Publié le 21 mars 2021 à 12h16 - Dernière mise à jour le 31 octobre 2022 à 15h32
«Une manette de jeux vidéo gît sur le sol, perdue et oubliée entre une myriade de babioles poussiéreuses. Sa carcasse rayée et ses touches meurtries témoignent de l’affliction du temps. Alexandre ramasse l’objet, les nombreuses cicatrices de celui-ci évoquent au jeune homme une époque depuis longtemps révolue et une amitié loin d’être oubliée.»… C’est «Je me souviens» qui avec son titre à la Georges Perec raconte avec émotion et sens de l’ellipse une mémoire douloureuse.
Qu’est devenu celui dont Alexandre se remémore la présence rassurante ? S’est-il éloigné à la suite d’une brouille ? Est-il parti à l’étranger ? Est-il mort ? Nous n’en saurons rien, le spectateur devant lui-même reconstituer les pièces du puzzle. Charles Andrieu, Gabriel Mansuy, et Pierre Delion les trois auteurs et réalisateurs de ce court-métrage sélectionné pour le Nikon Film Festival 2021 l’ont voulu ainsi. «Il s’agissait pour nous, confie Charles Andrieu, de parler du sentiment de la perte et de le relier à un objet qui aurait été utilisé par celui qui n’est plus là. Alexandre demeure en cela un vecteur important dans le déroulé du récit. Et comme c’est le thème du jeu qui fixe la contrainte d’écriture des films Nikon de cette saison voilà pourquoi cette manette de jeux vidéos devient en quelque sorte un personnage à part entière. Elle fait le lien entre les deux amis que l’on voit apparaître dans un final plus ludique et moins nostalgique».
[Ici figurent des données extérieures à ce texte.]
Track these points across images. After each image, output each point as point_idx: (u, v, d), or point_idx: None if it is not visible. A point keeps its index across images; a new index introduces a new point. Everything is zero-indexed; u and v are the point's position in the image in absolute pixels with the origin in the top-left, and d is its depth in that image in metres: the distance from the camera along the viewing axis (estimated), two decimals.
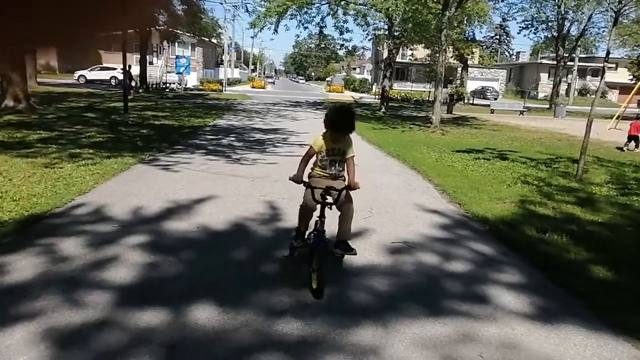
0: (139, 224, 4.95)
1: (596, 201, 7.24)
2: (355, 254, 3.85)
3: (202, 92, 36.07)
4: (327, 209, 3.69)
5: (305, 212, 3.85)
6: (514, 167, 9.87)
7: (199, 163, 8.67)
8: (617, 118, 23.28)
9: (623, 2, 9.40)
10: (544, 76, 61.41)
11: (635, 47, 36.98)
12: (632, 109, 38.50)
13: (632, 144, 14.72)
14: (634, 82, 32.29)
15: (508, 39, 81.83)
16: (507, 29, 76.19)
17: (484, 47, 75.96)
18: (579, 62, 57.10)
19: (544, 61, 61.31)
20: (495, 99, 46.96)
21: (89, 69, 38.59)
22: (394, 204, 6.43)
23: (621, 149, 14.75)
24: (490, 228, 5.56)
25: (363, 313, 3.27)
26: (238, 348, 2.80)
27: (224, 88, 39.30)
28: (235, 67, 63.14)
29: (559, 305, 3.65)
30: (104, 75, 38.66)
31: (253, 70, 79.93)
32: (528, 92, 57.11)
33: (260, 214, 5.58)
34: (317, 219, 3.67)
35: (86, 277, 3.61)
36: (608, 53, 9.35)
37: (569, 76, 56.82)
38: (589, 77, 63.45)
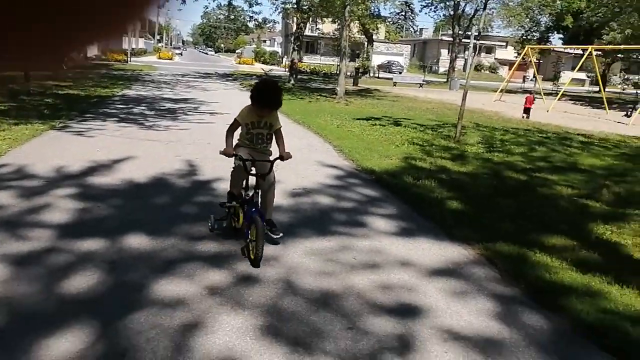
0: (64, 180, 5.42)
1: (466, 157, 8.67)
2: (281, 236, 3.97)
3: (105, 62, 34.44)
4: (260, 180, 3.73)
5: (237, 175, 3.88)
6: (404, 131, 11.20)
7: (113, 129, 8.98)
8: (500, 91, 26.01)
9: None
10: (444, 52, 65.24)
11: (519, 28, 40.73)
12: (517, 83, 42.72)
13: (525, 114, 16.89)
14: (518, 59, 35.84)
15: (413, 15, 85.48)
16: (412, 6, 79.58)
17: (391, 22, 79.01)
18: (474, 39, 61.42)
19: (444, 38, 65.10)
20: (400, 72, 49.57)
21: None
22: (297, 162, 7.29)
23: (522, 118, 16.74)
24: (376, 178, 6.66)
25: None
26: (167, 261, 3.56)
27: (128, 59, 37.76)
28: (140, 37, 60.27)
29: (417, 227, 4.79)
30: None
31: (159, 41, 76.59)
32: (429, 66, 60.71)
33: (177, 169, 6.24)
34: (252, 190, 3.76)
35: (25, 220, 4.13)
36: (479, 33, 10.80)
37: (466, 52, 61.08)
38: (482, 54, 68.48)
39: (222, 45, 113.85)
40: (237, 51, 74.99)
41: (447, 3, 37.74)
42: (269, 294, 3.18)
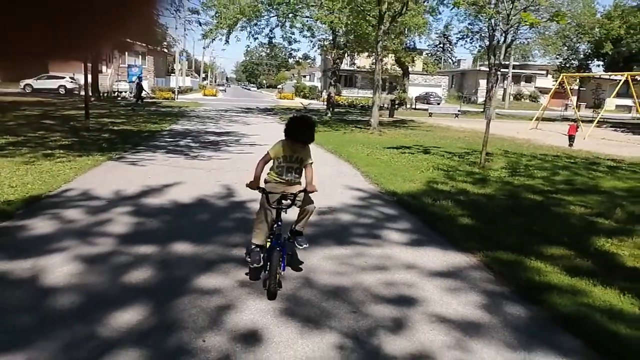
0: (122, 200, 6.31)
1: (487, 180, 9.12)
2: (306, 248, 3.99)
3: (154, 100, 36.74)
4: (283, 214, 3.78)
5: (260, 217, 3.76)
6: (431, 159, 11.73)
7: (162, 159, 9.99)
8: (536, 119, 26.06)
9: (510, 23, 11.43)
10: (482, 82, 65.30)
11: (557, 56, 40.68)
12: (556, 111, 42.29)
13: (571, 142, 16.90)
14: (559, 87, 35.75)
15: (451, 47, 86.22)
16: (450, 38, 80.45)
17: (429, 54, 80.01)
18: (513, 69, 61.50)
19: (483, 68, 65.30)
20: (438, 104, 50.07)
21: (36, 78, 38.26)
22: (326, 186, 7.99)
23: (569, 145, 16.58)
24: (396, 199, 7.25)
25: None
26: (206, 261, 4.28)
27: (176, 96, 40.05)
28: (187, 76, 63.56)
29: (427, 239, 5.33)
30: (52, 84, 38.37)
31: (204, 79, 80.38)
32: (467, 97, 60.80)
33: (217, 192, 7.04)
34: (275, 224, 3.72)
35: (92, 230, 4.98)
36: (500, 64, 11.34)
37: (505, 82, 61.06)
38: (522, 83, 68.13)
39: (264, 81, 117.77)
40: (278, 86, 77.66)
41: (483, 34, 38.31)
42: (289, 286, 3.82)
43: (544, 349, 3.06)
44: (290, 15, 24.43)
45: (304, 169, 3.90)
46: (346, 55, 30.29)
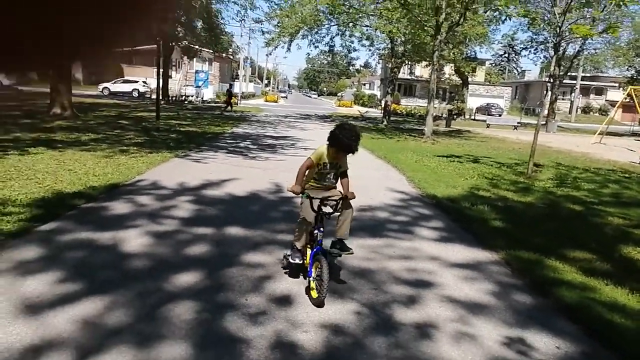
0: (186, 191, 7.16)
1: (531, 190, 9.30)
2: (352, 253, 3.99)
3: (218, 104, 38.63)
4: (325, 220, 3.84)
5: (303, 224, 3.86)
6: (479, 167, 11.95)
7: (222, 158, 10.91)
8: (600, 133, 25.21)
9: (561, 35, 11.42)
10: (549, 94, 63.14)
11: (628, 67, 38.88)
12: (626, 126, 40.28)
13: None
14: (628, 100, 34.21)
15: (516, 57, 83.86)
16: (515, 47, 78.45)
17: (493, 64, 78.36)
18: (583, 80, 59.08)
19: (550, 79, 63.12)
20: (500, 115, 49.01)
21: (112, 82, 41.19)
22: (370, 188, 8.55)
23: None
24: (435, 202, 7.67)
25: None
26: (254, 243, 4.96)
27: (239, 101, 41.82)
28: (250, 82, 65.86)
29: (457, 237, 5.76)
30: (127, 87, 41.16)
31: (267, 85, 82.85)
32: (530, 108, 59.01)
33: (269, 189, 7.77)
34: (316, 231, 3.79)
35: (160, 213, 5.81)
36: (550, 76, 11.33)
37: (573, 94, 58.76)
38: (592, 96, 65.19)
39: (325, 88, 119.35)
40: (338, 94, 78.72)
41: (547, 45, 37.31)
42: None
43: (539, 329, 3.47)
44: (350, 24, 25.14)
45: (340, 175, 4.00)
46: (404, 64, 30.58)
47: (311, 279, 3.68)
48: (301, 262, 3.90)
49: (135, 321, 3.16)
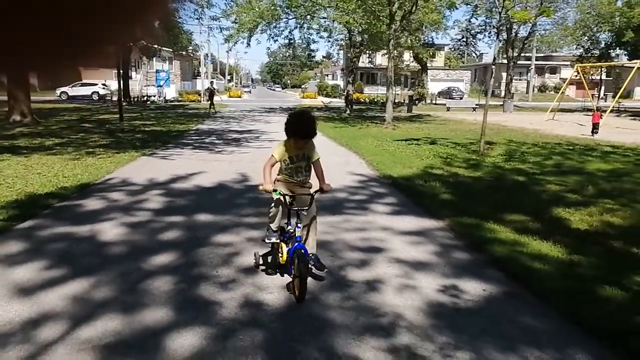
0: (155, 185, 7.53)
1: (481, 166, 10.01)
2: (325, 272, 3.94)
3: (181, 103, 38.46)
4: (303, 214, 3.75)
5: (276, 210, 3.85)
6: (435, 149, 12.64)
7: (189, 154, 11.24)
8: (551, 111, 26.48)
9: (501, 21, 12.20)
10: (505, 75, 65.04)
11: (578, 46, 40.62)
12: (579, 102, 42.12)
13: (595, 130, 17.37)
14: (577, 77, 35.91)
15: (474, 41, 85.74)
16: (473, 32, 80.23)
17: (452, 49, 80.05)
18: (537, 60, 61.14)
19: (505, 61, 65.01)
20: (461, 98, 50.37)
21: (71, 86, 40.34)
22: (331, 172, 9.01)
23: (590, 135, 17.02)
24: (391, 181, 8.26)
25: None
26: (222, 226, 5.41)
27: (202, 98, 41.70)
28: (212, 78, 65.37)
29: (408, 210, 6.35)
30: (86, 90, 40.38)
31: (229, 81, 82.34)
32: (485, 90, 60.62)
33: (235, 178, 8.21)
34: (290, 227, 3.79)
35: (133, 206, 6.18)
36: (494, 59, 12.12)
37: (529, 74, 60.76)
38: (547, 75, 67.53)
39: (289, 81, 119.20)
40: (302, 86, 78.99)
41: (501, 28, 38.54)
42: None
43: (470, 278, 4.06)
44: (308, 16, 25.52)
45: (312, 166, 3.81)
46: (363, 53, 31.18)
47: (292, 276, 3.63)
48: (277, 240, 3.86)
49: (119, 294, 3.58)
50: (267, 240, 3.97)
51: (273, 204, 3.84)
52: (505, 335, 3.13)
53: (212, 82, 30.42)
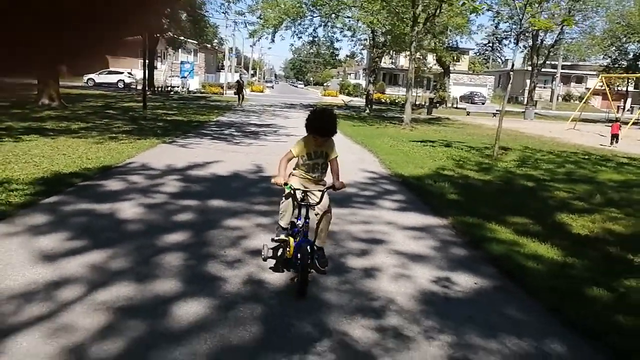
0: (173, 171, 7.85)
1: (493, 170, 10.12)
2: (325, 272, 3.88)
3: (204, 95, 39.04)
4: (311, 211, 3.75)
5: (286, 205, 3.82)
6: (450, 151, 12.76)
7: (207, 144, 11.58)
8: (573, 120, 26.23)
9: (522, 28, 12.22)
10: (529, 82, 64.32)
11: (605, 57, 40.03)
12: (603, 113, 41.50)
13: (614, 140, 17.45)
14: (602, 87, 35.48)
15: (500, 46, 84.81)
16: (499, 37, 79.35)
17: (478, 54, 79.30)
18: (564, 69, 60.38)
19: (530, 68, 64.26)
20: (483, 103, 50.09)
21: (98, 73, 41.23)
22: (344, 168, 9.23)
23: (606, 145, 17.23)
24: (402, 180, 8.44)
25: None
26: (234, 211, 5.68)
27: (224, 91, 42.25)
28: (236, 72, 66.01)
29: (414, 207, 6.54)
30: (112, 78, 41.27)
31: (253, 75, 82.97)
32: (514, 97, 60.10)
33: (250, 169, 8.49)
34: (299, 221, 3.74)
35: (151, 189, 6.50)
36: (513, 65, 12.17)
37: (554, 82, 59.99)
38: (572, 84, 66.54)
39: (312, 78, 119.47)
40: (325, 84, 79.25)
41: (527, 34, 38.20)
42: None
43: (464, 272, 4.25)
44: (333, 15, 25.73)
45: (329, 164, 3.80)
46: (386, 54, 31.28)
47: (295, 270, 3.65)
48: (286, 238, 3.79)
49: (133, 266, 3.88)
50: (275, 238, 3.93)
51: (283, 197, 3.83)
52: (488, 324, 3.33)
53: (240, 76, 31.29)
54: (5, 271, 3.58)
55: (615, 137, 17.63)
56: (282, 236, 3.85)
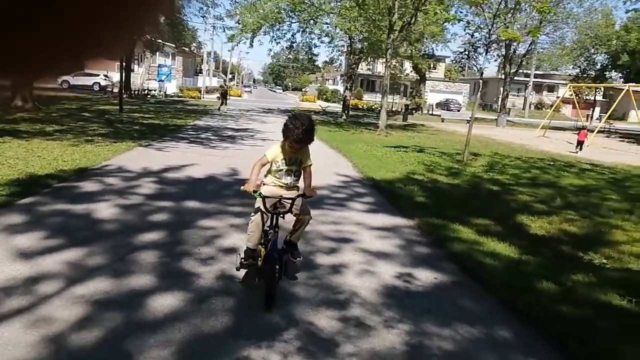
0: (148, 174, 7.97)
1: (461, 174, 10.50)
2: (300, 260, 3.91)
3: (181, 98, 38.90)
4: (280, 219, 3.66)
5: (255, 225, 3.61)
6: (422, 156, 13.13)
7: (184, 148, 11.69)
8: (542, 127, 27.09)
9: (491, 38, 12.75)
10: (501, 90, 65.77)
11: (574, 67, 41.37)
12: (573, 121, 42.83)
13: (578, 147, 18.18)
14: (572, 97, 36.79)
15: (476, 55, 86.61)
16: (475, 45, 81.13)
17: (454, 61, 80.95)
18: (536, 78, 62.04)
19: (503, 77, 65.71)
20: (458, 110, 51.14)
21: (72, 75, 40.66)
22: (318, 172, 9.48)
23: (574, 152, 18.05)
24: (373, 183, 8.73)
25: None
26: (207, 212, 5.86)
27: (202, 95, 42.15)
28: (214, 76, 65.84)
29: (383, 209, 6.82)
30: (87, 80, 40.71)
31: (231, 80, 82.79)
32: (489, 104, 61.47)
33: (225, 172, 8.66)
34: (270, 230, 3.64)
35: (127, 191, 6.63)
36: (482, 74, 12.72)
37: (526, 91, 61.57)
38: (544, 92, 68.38)
39: (290, 83, 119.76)
40: (303, 89, 79.61)
41: (500, 44, 39.23)
42: None
43: (426, 268, 4.53)
44: (311, 21, 26.04)
45: (302, 171, 3.70)
46: (363, 60, 31.74)
47: (263, 280, 3.55)
48: (252, 264, 3.66)
49: (109, 262, 4.04)
50: (244, 262, 3.68)
51: (253, 213, 3.66)
52: (444, 314, 3.60)
53: (224, 81, 31.54)
54: None
55: (580, 143, 18.34)
56: (249, 261, 3.67)
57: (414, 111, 38.08)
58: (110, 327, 3.01)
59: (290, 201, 3.58)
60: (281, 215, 3.64)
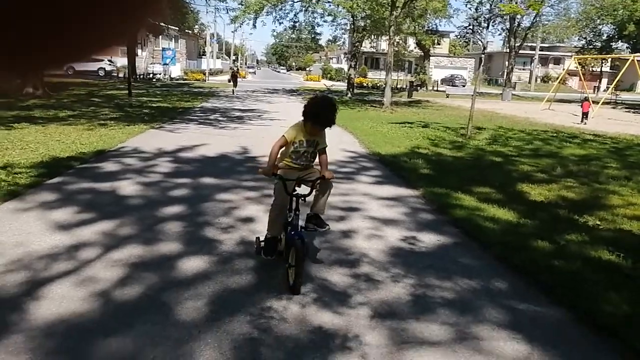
0: (163, 154, 8.34)
1: (465, 147, 10.78)
2: (329, 231, 3.88)
3: (186, 81, 39.10)
4: (300, 202, 3.59)
5: (277, 210, 3.61)
6: (426, 131, 13.39)
7: (194, 129, 12.04)
8: (547, 100, 27.10)
9: (492, 13, 12.84)
10: (507, 64, 65.25)
11: (580, 38, 40.98)
12: (581, 93, 42.61)
13: (585, 118, 18.37)
14: (577, 69, 36.49)
15: (481, 29, 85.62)
16: (479, 20, 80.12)
17: (458, 37, 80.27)
18: (542, 51, 61.51)
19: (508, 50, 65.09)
20: (464, 86, 50.92)
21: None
22: (327, 150, 9.85)
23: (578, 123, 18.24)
24: (379, 158, 9.05)
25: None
26: (223, 187, 6.23)
27: (206, 78, 42.31)
28: (217, 58, 65.77)
29: (388, 181, 7.16)
30: (92, 66, 40.89)
31: (234, 61, 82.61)
32: (494, 79, 61.07)
33: (235, 150, 9.02)
34: (291, 213, 3.59)
35: (145, 169, 7.01)
36: (484, 48, 12.84)
37: (532, 64, 61.14)
38: (551, 65, 67.75)
39: (294, 63, 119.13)
40: (307, 69, 79.39)
41: (504, 18, 38.91)
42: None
43: (429, 232, 4.89)
44: (313, 0, 26.03)
45: (318, 153, 3.71)
46: (366, 38, 31.71)
47: (287, 265, 3.48)
48: (273, 257, 3.69)
49: (139, 232, 4.42)
50: (263, 256, 3.71)
51: (274, 199, 3.69)
52: (445, 269, 3.96)
53: (234, 62, 31.82)
54: (29, 238, 4.10)
55: (585, 115, 18.47)
56: (269, 256, 3.68)
57: (418, 88, 38.09)
58: (148, 284, 3.41)
59: (310, 183, 3.63)
60: (302, 198, 3.56)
Un décor volontairement neutre
Pour raconter cette histoire qui pourrait s’intituler comme la chanson de Jean Ferrat «Nul ne guérit de son enfance», les trois réalisateurs ont privilégié de situer l’action dans un décor volontairement neutre. Charles Andrieu précise notamment: «Nous avons tourné à Paris mais on ne voulait pas que l’appartement du film possède un cachet particulier. Pour favoriser l’énigme du scénario, et l’identification du spectateur au personnage central ». Excellente idée au demeurant qui évite à l’œil de s’égarer pour se concentrer sur l’essentiel. Découpage précis, travail soigné sur la lumière «Je me souviens» bénéficie de la présence des deux comédiens Mathis Gil qui campe Alexandre et Corentin Delias, l’ami évanoui.
Deux comédiens complices
Ces deux jeunes acteurs qui ont déjà tourné ensemble notamment dans le long métrage «Château de sable » (à voir prochainement) effectuent ici un travail d’orfèvre. Jeux sur les silences et les regards leur expressivité passe avant tout par la gestuelle. Et les réalisateurs qui avaient tout écrit et qui savaient où ils allaient de les diriger non de manière figée mais comme le fait remarquer Mathis Gil « en permettant aux acteurs d’apporter leur propre réflexion sur le scénario. De proposer des choses, et ainsi d’élargir le propos.» Ainsi élaboré «Je me souviens», travail d’équipe au cachet réellement artistique s’impose comme un court métrage à l’indéniable puissance évocatrice.